Thanks for an interesting question / use case. Here's a solution using the future package (I'm the author):

First, define (*):

future_array_call <- function(dim, FUN, ..., simplify = TRUE) {
  args <- list(...)
  idxs <- arrayInd(seq_len(prod(dim)), .dim = dim)
  idxs <- apply(idxs, MARGIN = 1L, FUN = as.list)
  y <- future::future_lapply(idxs, FUN = function(idx_list) {
    do.call(FUN, args = c(idx_list, args))
  })
  if (simplify) y <- simplify2array(y)
  dim(y) <- dim
  y
}

This function does not make any assumptions on what data type your function returns, but with the default simplify = TRUE it will try to simplify the returned data type iff possible (similar to how sapply() works).
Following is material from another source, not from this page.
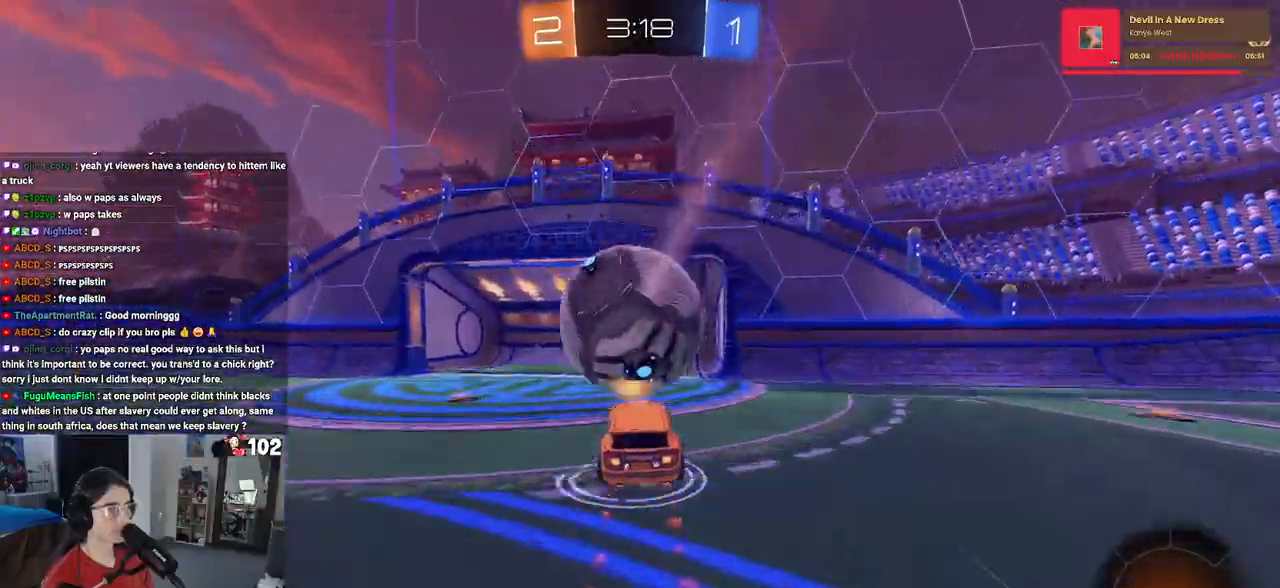
{"buttons": ["TRIANGLE", "R2"], "left_stick": "center", "right_stick": "center", "events": [[83, "CROSS", "up"], [183, "left_stick", "center"], [467, "R1", "up"], [483, "TRIANGLE", "down"]]}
Then with your matrix dimensions (**):

matrixRowLength <- 5
matrixColLength <- 5
dim <- c(matrixRowLength, matrixColLength)

and function:

slow_fun <- function(i, j, ..., a = 1.0) {
  Sys.sleep(0.1)
  a * i + j
}

you can run calculate slow_fun(i, j, a = 10) for all elements as:

y <- future_array_call(dim, FUN = slow_fun, a = 10)

To do it in parallel on your local machine, use:

library("future")
plan(multiprocess)
y <- future_array_call(dim, FUN = slow_fun, a = 10)

On a cluster of machines (for which you have SSH access with SSH-key authentication), use:

library("future")
plan(cluster, workers = c("machine1", "machine2"))
y <- future_array_call(dim, FUN = slow_fun, a = 10)

Footnotes:

(*) If you wonder how it works, just replace the future::future_lapply() statement with a regular lapply().

(**) future_array_call(dim, FUN) should work for any length(dim), not just for two (= matrices).